» **WHAT TO PRODUCE**
The listing, minus its pictures, is to be given again exactly.

» **DATA SUPPLIED**
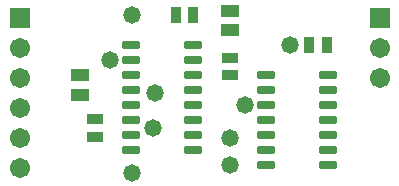
<source format=gts>
G04*
G04 #@! TF.GenerationSoftware,Altium Limited,Altium Designer,20.2.6 (244)*
G04*
G04 Layer_Color=8388736*
%FSLAX25Y25*%
%MOIN*%
G70*
G04*
G04 #@! TF.SameCoordinates,218AD5E3-DD01-4129-9E62-BF2858C15206*
G04*
G04*
G04 #@! TF.FilePolarity,Negative*
G04*
G01*
G75*
%ADD14R,0.03740X0.05315*%
%ADD15R,0.05315X0.03740*%
%ADD16R,0.06115X0.04147*%
G04:AMPARAMS|DCode=17|XSize=29.65mil|YSize=57.21mil|CornerRadius=5.95mil|HoleSize=0mil|Usage=FLASHONLY|Rotation=90.000|XOffset=0mil|YOffset=0mil|HoleType=Round|Shape=RoundedRectangle|*
%AMROUNDEDRECTD17*
21,1,0.02965,0.04532,0,0,90.0*
21,1,0.01776,0.05721,0,0,90.0*
1,1,0.01190,0.02266,0.00888*
1,1,0.01190,0.02266,-0.00888*
1,1,0.01190,-0.02266,-0.00888*
1,1,0.01190,-0.02266,0.00888*
%
%ADD17ROUNDEDRECTD17*%
%ADD18R,0.06706X0.06706*%
%ADD19C,0.06706*%
%ADD20C,0.05800*%
D14*
X287953Y340748D02*
D03*
X282047D02*
D03*
X332500Y330748D02*
D03*
X326594D02*
D03*
D15*
X300000Y326654D02*
D03*
Y320748D02*
D03*
X255000Y300295D02*
D03*
Y306201D02*
D03*
D16*
X300000Y342244D02*
D03*
Y335748D02*
D03*
X250000Y320748D02*
D03*
Y314252D02*
D03*
D17*
X287835Y295748D02*
D03*
Y300748D02*
D03*
Y305748D02*
D03*
Y310748D02*
D03*
Y315748D02*
D03*
Y320748D02*
D03*
Y325748D02*
D03*
Y330748D02*
D03*
X267165Y295748D02*
D03*
Y300748D02*
D03*
Y305748D02*
D03*
Y310748D02*
D03*
Y315748D02*
D03*
Y320748D02*
D03*
Y325748D02*
D03*
Y330748D02*
D03*
X332835Y290748D02*
D03*
Y295748D02*
D03*
Y300748D02*
D03*
Y305748D02*
D03*
Y310748D02*
D03*
Y315748D02*
D03*
Y320748D02*
D03*
X312165Y290748D02*
D03*
Y295748D02*
D03*
Y300748D02*
D03*
Y305748D02*
D03*
Y310748D02*
D03*
Y315748D02*
D03*
Y320748D02*
D03*
D18*
X230000Y340000D02*
D03*
X350000D02*
D03*
D19*
X230000Y330000D02*
D03*
Y320000D02*
D03*
Y310000D02*
D03*
Y300000D02*
D03*
Y290000D02*
D03*
X350000Y330000D02*
D03*
Y320000D02*
D03*
D20*
X267500Y340748D02*
D03*
X275000Y315000D02*
D03*
X300000Y300000D02*
D03*
X267500Y288248D02*
D03*
X260000Y325748D02*
D03*
X300000Y290748D02*
D03*
X274345Y303154D02*
D03*
X305000Y310748D02*
D03*
X320000Y330748D02*
D03*
M02*

</source>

» **TASK RESPONSE**
<source format=gts>
G04*
G04 #@! TF.GenerationSoftware,Altium Limited,Altium Designer,20.2.6 (244)*
G04*
G04 Layer_Color=8388736*
%FSLAX25Y25*%
%MOIN*%
G70*
G04*
G04 #@! TF.SameCoordinates,218AD5E3-DD01-4129-9E62-BF2858C15206*
G04*
G04*
G04 #@! TF.FilePolarity,Negative*
G04*
G01*
G75*
%ADD14R,0.03740X0.05315*%
%ADD15R,0.05315X0.03740*%
%ADD16R,0.06115X0.04147*%
G04:AMPARAMS|DCode=17|XSize=29.65mil|YSize=57.21mil|CornerRadius=5.95mil|HoleSize=0mil|Usage=FLASHONLY|Rotation=90.000|XOffset=0mil|YOffset=0mil|HoleType=Round|Shape=RoundedRectangle|*
%AMROUNDEDRECTD17*
21,1,0.02965,0.04532,0,0,90.0*
21,1,0.01776,0.05721,0,0,90.0*
1,1,0.01190,0.02266,0.00888*
1,1,0.01190,0.02266,-0.00888*
1,1,0.01190,-0.02266,-0.00888*
1,1,0.01190,-0.02266,0.00888*
%
%ADD17ROUNDEDRECTD17*%
%ADD18R,0.06706X0.06706*%
%ADD19C,0.06706*%
%ADD20C,0.05800*%
D14*
X287953Y340748D02*
D03*
X282047D02*
D03*
X332500Y330748D02*
D03*
X326594D02*
D03*
D15*
X300000Y326654D02*
D03*
Y320748D02*
D03*
X255000Y300295D02*
D03*
Y306201D02*
D03*
D16*
X300000Y342244D02*
D03*
Y335748D02*
D03*
X250000Y320748D02*
D03*
Y314252D02*
D03*
D17*
X287835Y295748D02*
D03*
Y300748D02*
D03*
Y305748D02*
D03*
Y310748D02*
D03*
Y315748D02*
D03*
Y320748D02*
D03*
Y325748D02*
D03*
Y330748D02*
D03*
X267165Y295748D02*
D03*
Y300748D02*
D03*
Y305748D02*
D03*
Y310748D02*
D03*
Y315748D02*
D03*
Y320748D02*
D03*
Y325748D02*
D03*
Y330748D02*
D03*
X332835Y290748D02*
D03*
Y295748D02*
D03*
Y300748D02*
D03*
Y305748D02*
D03*
Y310748D02*
D03*
Y315748D02*
D03*
Y320748D02*
D03*
X312165Y290748D02*
D03*
Y295748D02*
D03*
Y300748D02*
D03*
Y305748D02*
D03*
Y310748D02*
D03*
Y315748D02*
D03*
Y320748D02*
D03*
D18*
X230000Y340000D02*
D03*
X350000D02*
D03*
D19*
X230000Y330000D02*
D03*
Y320000D02*
D03*
Y310000D02*
D03*
Y300000D02*
D03*
Y290000D02*
D03*
X350000Y330000D02*
D03*
Y320000D02*
D03*
D20*
X267500Y340748D02*
D03*
X275000Y315000D02*
D03*
X300000Y300000D02*
D03*
X267500Y288248D02*
D03*
X260000Y325748D02*
D03*
X300000Y290748D02*
D03*
X274345Y303154D02*
D03*
X305000Y310748D02*
D03*
X320000Y330748D02*
D03*
M02*

</source>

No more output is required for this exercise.